Bolram,does Nitrazorb come in a little bag which you stick behind sponge in the filter ?

I am thinking would it be enough just put that bag of it in a bucket and keep it in there for a day or 2 without filter before i do water change . 

After water change fish seemed to be more active , even the one that was hiding behind plants , but it still wouldnt eat anything . Should i buy different food for them ?

When should i add more of neons ? after a week or 10 days ?

Oh,and when can i add snails or shrimp ? got green algea growing on my rocks,and brown algea on my gravel and glass.
Dont want to add too many too quickly,so would be great if you help me with this,and what would be better to add first ? shrimp or snails ?

EDIT : i found some Freeze dried daphnia,Freeze dried bloodworms,Powdered brine shrimp and micro wafers .Any of these wouldnt be suitable for neon tetras ?


----------



## bolram (May 17, 2011)

Yeah thats the one its in a bag. Not used it so dont know the deal on it, but i guess its worth a try because short times with high nitrates is fine but prolonged amounts of time can seriously harm your fish. Even if they seem fine now.

I went from 6 neons to 10 in a space of about 7-10 days, its upto you whether you want to slowly introduce amounts just make sure your params stay level when doing so. Ive no experience with snails so not sure but the shrimp should be fine 

My neons eat anything i put in the tank lol, ive used tetra-color enhancer flakes, nutrafin max flake, freeze dried daphnia and tubifex plus frozen foods, they have eaten everything so far.
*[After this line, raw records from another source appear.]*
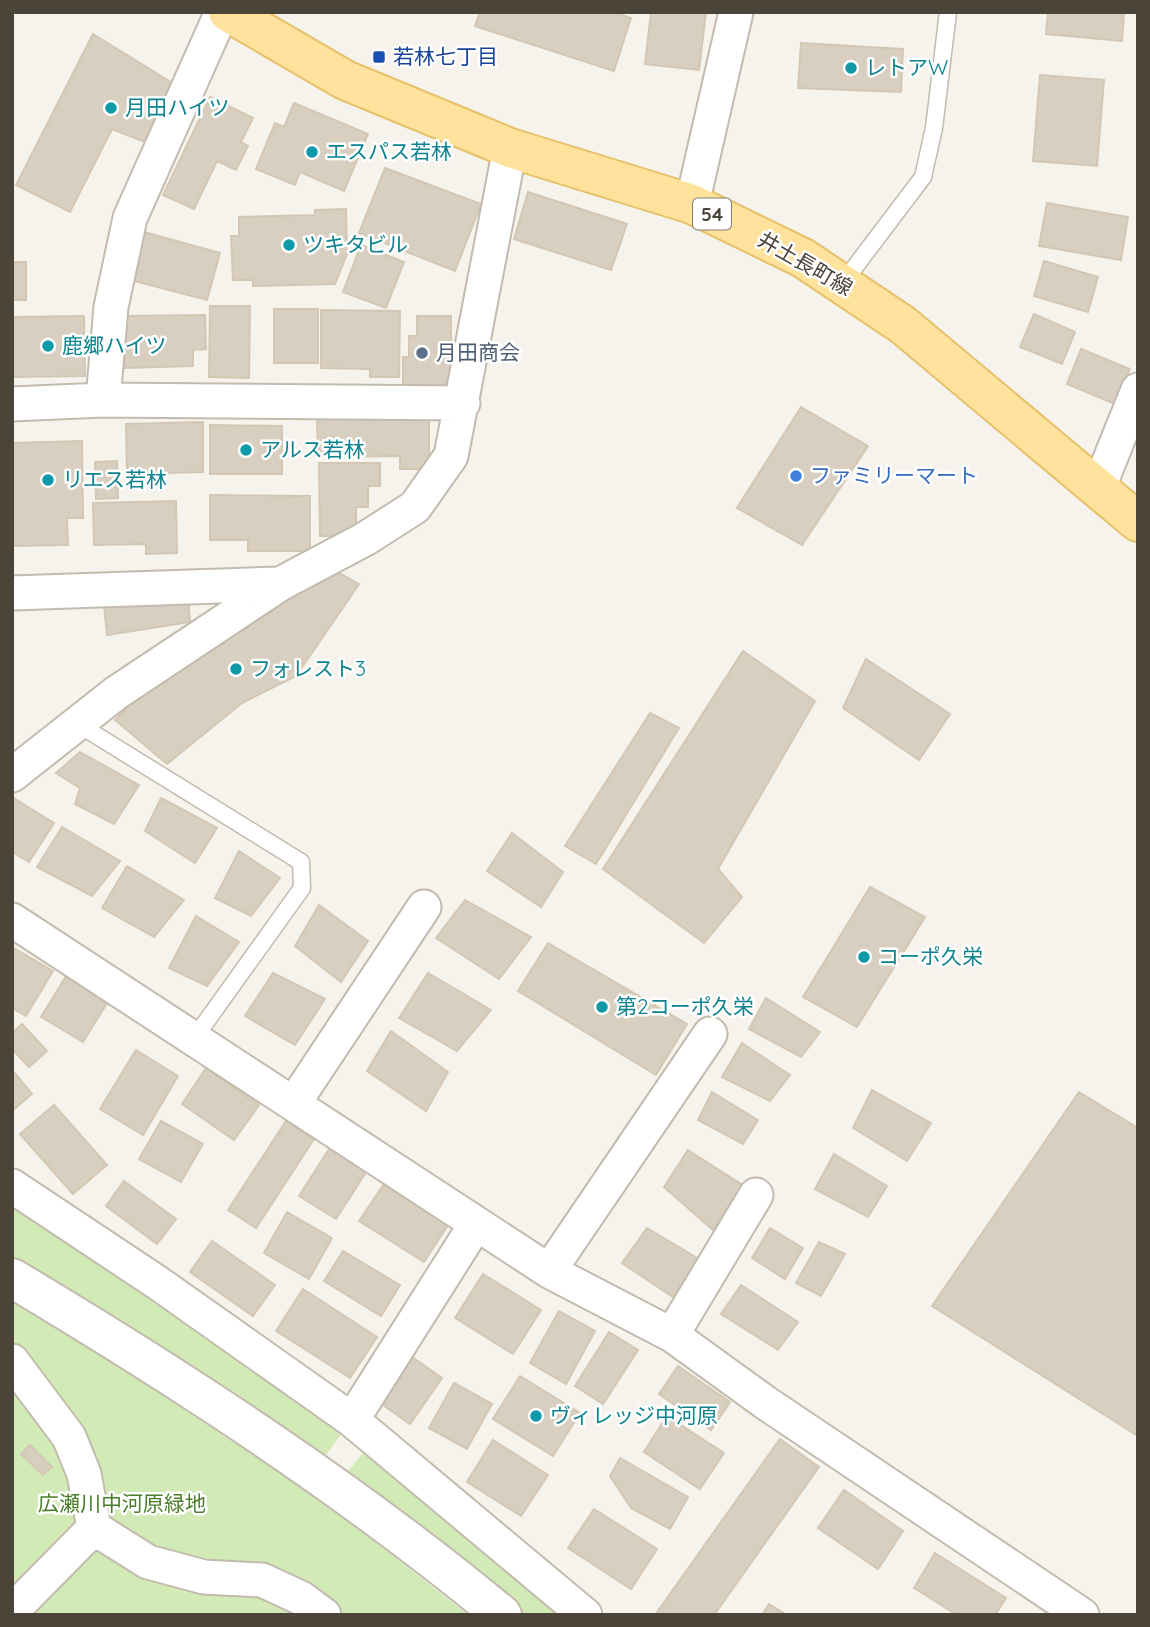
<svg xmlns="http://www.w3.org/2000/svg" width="1150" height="1627" viewBox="0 0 1150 1627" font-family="Quicksand,'Noto Sans JP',sans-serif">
<rect width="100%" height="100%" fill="#f6f3ec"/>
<path fill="#d2eab5" d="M12,1199L344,1430L324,1458L12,1257Z
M12,1297L326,1503L468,1615H12Z
M366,1449L576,1615H524L345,1475Z"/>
<path fill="#d8cfc1" stroke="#d3c7b4" stroke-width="2" d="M480,12H612L631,18L614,71L475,26Z
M651,12H706L699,70L645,64Z
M1048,12H1124L1122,41L1046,34Z
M93,34L177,86L150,144L112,129L70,212L16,185Z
M801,43L903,49L901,92L798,88Z
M1040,75L1104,80L1097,166L1033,161Z
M210,97L253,118L241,142L248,146L236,170L217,161L194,209L163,195Z
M294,103L368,134L344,191L300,172L295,185L256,169L275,123L284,127Z
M385,168L481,204L455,271L359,233Z
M528,192L627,224L611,270L514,239Z
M1047,203L1128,217L1121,260L1039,246Z
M346,209L347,254L335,284L253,286V280H233L231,236H239V217L315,215V210Z
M144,232L220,253L207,300L131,280Z
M361,245L404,262L386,308L343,292Z
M1044,261L1098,277L1088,312L1034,296Z
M12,262H26V300H12Z
M210,306H250L249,378L209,377Z
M274,309H318V363H274Z
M321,310L400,311L399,377H370V369L321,368Z
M1034,314L1075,332L1062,364L1020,347Z
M205,315L206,349L193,350V366L125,368L124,316Z
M84,316L85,376L12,377V317Z
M417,316H451V388H403V357H409V336H417Z
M1081,349L1130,369L1115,404L1067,384Z
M801,407L868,446L802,545L737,508Z
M429,416V469H400V456L318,457L317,418Z
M203,422V472L127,474L126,424Z
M210,425L282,426V474H210Z
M82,441L83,518H67L68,545L12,546V443Z
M117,461L118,498L96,499L95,462Z
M319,463H380V486H368V507H356V536H320Z
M210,495L310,496V551H248V540H210Z
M176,501L177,553L146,554V544L94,545L93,503Z
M330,568L359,584L296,676L242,703L167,764L115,720L147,687Z
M188,597L190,622L107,635L104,605Z
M743,651L815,701L718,869L742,897L704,943L603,869Z
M866,659L950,714L919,760L843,708Z
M650,713L679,728L596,864L565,846Z
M80,752L139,785L114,824L75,804L80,788L56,773Z
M12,797L54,823L29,862L12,852Z
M161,798L217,828L195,863L145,831Z
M62,827L120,861L92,896L37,867Z
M512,833L563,872L541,907L487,871Z
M239,851L280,878L251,916L215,898Z
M127,866L184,900L154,937L102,908Z
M870,887L925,917L857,1027L803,997Z
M465,900L531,937L499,979L436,938Z
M319,905L368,941L341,982L295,946Z
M196,916L239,942L207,986L169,968Z
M548,943L687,1024L656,1075L518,991Z
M12,947L53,971L26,1016L12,1008Z
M273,973L325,999L295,1045L245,1016Z
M428,973L491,1010L457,1051L399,1018Z
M66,976L109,1000L83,1042L41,1017Z
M766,998L820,1032L801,1057L749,1029Z
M22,1024L47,1051L29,1067L12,1049V1033Z
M391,1031L448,1072L426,1111L367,1071Z
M742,1043L790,1075L770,1101L722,1077Z
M136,1050L178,1076L143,1135L100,1109Z
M206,1068L259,1105L234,1140L182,1104Z
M12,1070L32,1094L12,1111Z
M872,1090L931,1123L907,1161L853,1128Z
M712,1092L758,1120L743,1144L698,1120Z
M1079,1092L1138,1128V1436L932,1306Z
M54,1105L107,1165L73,1194L20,1134Z
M161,1121L203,1144L181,1182L139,1159Z
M286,1121L314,1139L256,1228L228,1210Z
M331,1146L368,1169L336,1219L299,1196Z
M688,1150L744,1186L713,1230L664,1187Z
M834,1154L887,1186L868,1217L815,1189Z
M124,1181L176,1219L157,1244L106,1206Z
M384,1184L448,1225L424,1262L359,1221Z
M287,1212L332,1238L309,1279L264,1253Z
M647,1228L699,1259L673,1297L622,1263Z
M770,1228L803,1248L785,1279L752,1258Z
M212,1241L275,1285L253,1316L190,1272Z
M819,1242L845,1254L821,1296L796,1283Z
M343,1251L400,1285L381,1316L324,1281Z
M483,1274L541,1310L513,1354L455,1318Z
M741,1285L798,1322L778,1350L721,1314Z
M303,1289L377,1337L350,1378L276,1331Z
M559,1311L595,1331L566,1384L530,1363Z
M609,1332L638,1350L603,1404L575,1386Z
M408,1354L442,1378L410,1424L376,1400Z
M678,1366L730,1402L711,1430L659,1394Z
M520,1376L580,1413L553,1456L493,1419Z
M454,1383L492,1404L467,1449L429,1428Z
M667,1416L724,1453L700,1489L644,1452Z
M780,1439L819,1467L714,1615H655Z
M493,1440L548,1475L521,1516L467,1482Z
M30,1445L52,1467L43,1475L21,1454Z
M620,1458L688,1497L670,1529L631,1508L610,1476Z
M844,1490L903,1531L878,1569L818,1528Z
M594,1509L657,1549L631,1589L568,1548Z
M935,1553L1006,1598L995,1615H957L914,1588Z
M769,1604L787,1615H762Z"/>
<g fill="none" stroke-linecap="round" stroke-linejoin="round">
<g stroke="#c2bbae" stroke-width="19">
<path id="service" d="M842,284L923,177L934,128L948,12
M78,724L301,862L302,888L193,1040"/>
</g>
<g stroke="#c2bbae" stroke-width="37">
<path id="minor" d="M692,204L736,12
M103,400L111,307L130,218L222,12
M12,404L103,400L463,403
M1098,489L1138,390
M12,593L279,584
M12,775L116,693L280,584L365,539L415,507L451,456L510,148
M12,920L549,1271L672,1335L766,1403L1082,1615
M294,1103L424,907
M12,1186L158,1283L352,1420L585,1615
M549,1271L710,1034
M672,1335L756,1195
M12,1361L69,1437L84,1474L94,1528
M352,1420L476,1224
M12,1611L94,1528L148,1562L204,1577L262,1580L301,1598L324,1615"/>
</g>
<g stroke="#c2bbae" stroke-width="42">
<path id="tertiary" d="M12,1278C181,1379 350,1489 502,1615"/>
</g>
<g stroke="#e6c16a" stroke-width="42">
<path id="primary" d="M228,12L345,80L510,148L692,204L803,258L903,325L1138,522"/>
</g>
<use href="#service" stroke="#fff" stroke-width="16"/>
<use href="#minor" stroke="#fff" stroke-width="33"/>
<use href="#tertiary" stroke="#fff" stroke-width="38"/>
<use href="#primary" stroke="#ffe39c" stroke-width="38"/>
</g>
<rect fill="#1a4fb4" stroke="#fff" stroke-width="2.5" x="372" y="50" width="14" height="14" rx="3.5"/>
<g fill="#0f9aa8" stroke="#fff" stroke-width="2.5">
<circle cx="851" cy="68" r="7"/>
<circle cx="111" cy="108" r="7"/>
<circle cx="312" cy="152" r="7"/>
<circle cx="289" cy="245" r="7"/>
<circle cx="48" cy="346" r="7"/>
<circle cx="246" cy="450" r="7"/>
<circle cx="48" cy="480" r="7"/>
<circle cx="236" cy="669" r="7"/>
<circle cx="864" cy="957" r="7"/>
<circle cx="602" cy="1007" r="7"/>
<circle cx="536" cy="1416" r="7"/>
</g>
<circle fill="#5c6f8a" stroke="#fff" stroke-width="2.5" cx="422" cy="353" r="7"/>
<circle fill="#3f7fe0" stroke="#fff" stroke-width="2.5" cx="796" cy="476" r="7"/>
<g text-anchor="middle" stroke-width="5" stroke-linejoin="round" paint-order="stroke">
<rect fill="#fff" stroke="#817c74" stroke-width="2" x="693" y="198.5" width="38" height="31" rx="5"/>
<g font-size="19" font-weight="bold" fill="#4b4439">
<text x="712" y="221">54</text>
</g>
<g font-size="21" fill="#164399" stroke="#fff" text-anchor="start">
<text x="393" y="64">若林七丁目</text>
</g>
<g font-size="21" fill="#0d838f" stroke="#fff" text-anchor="start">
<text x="865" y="75">レトアW</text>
<text x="125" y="115">月田ハイツ</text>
<text x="326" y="159">エスパス若林</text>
<text x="303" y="252">ツキタビル</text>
<text x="62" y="353">鹿郷ハイツ</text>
<text x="260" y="457">アルス若林</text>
<text x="62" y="487">リエス若林</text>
<text x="250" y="676">フォレスト3</text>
<text x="878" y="964">コーポ久栄</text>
<text x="616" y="1014">第2コーポ久栄</text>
<text x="550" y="1423">ヴィレッジ中河原</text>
</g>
<g font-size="21" fill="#4b4439" stroke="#fff">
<text transform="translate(805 264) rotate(30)" y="7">井土長町線</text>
</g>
<g font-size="21" fill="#4e5e75" stroke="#fff" text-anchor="start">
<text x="436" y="360">月田商会</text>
</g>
<g font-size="21" fill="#366cbe" stroke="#fff" text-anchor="start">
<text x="810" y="483">ファミリーマート</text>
</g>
<g font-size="21" fill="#4a7f2a" stroke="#fff">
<text x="122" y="1511">広瀬川中河原緑地</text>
</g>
</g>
<rect width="1150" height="1627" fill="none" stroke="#4b4439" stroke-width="28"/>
</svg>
Just give them a couple of days it just might be stress but when they want to eat they will, otherwise they eat small organisms that live in the water which you wont see but in time they should start eating properly.


----------



## Sweetgreenleaf1369 (Jun 24, 2011)

I would suggest you research tetra's check your water parameters they are sensitive to ph change the ph from your LFS could be different from your tank...


----------



## sondre (Jun 1, 2011)

Did a bit of reading about nerite snails , they are small but have big poops lol

My son wants snail in the tank,but i am not sure its a good idea  

So shrimps might be better as algea eaters .


----------



## jrman83 (Jul 9, 2010)

I doubt your nitrates are your problem if that is what the value is coming out to be. FWIW, I have about 25 that are kept in 80 degree water (Angel tank) with nitrate values that get to 80ish by the end of the week dosing nitrates. Cardinals/Neons are very common in hi-tech planted tanks with high nitrate values. They can be sensitive to ph, but I kept a dozen or so in 8.2 ph for a few months before they were moved to a tank with lower ph. It doesn't matter what the ph they were kept in before you got them as long as they were drip acclimated. Fish that are a little more sensitive to ph just may require a longer acclimation period. I acclimated mine for about 3hrs with a drip rate of about 30 drops a minute because I knew they were sensitive and going into high ph water.


----------



## sondre (Jun 1, 2011)

So after first 5 ,we bought another 6 , and out of 11 we got only 5 left 

1st one died because it was stressed , the other 5 got stuck behind a filter .


----------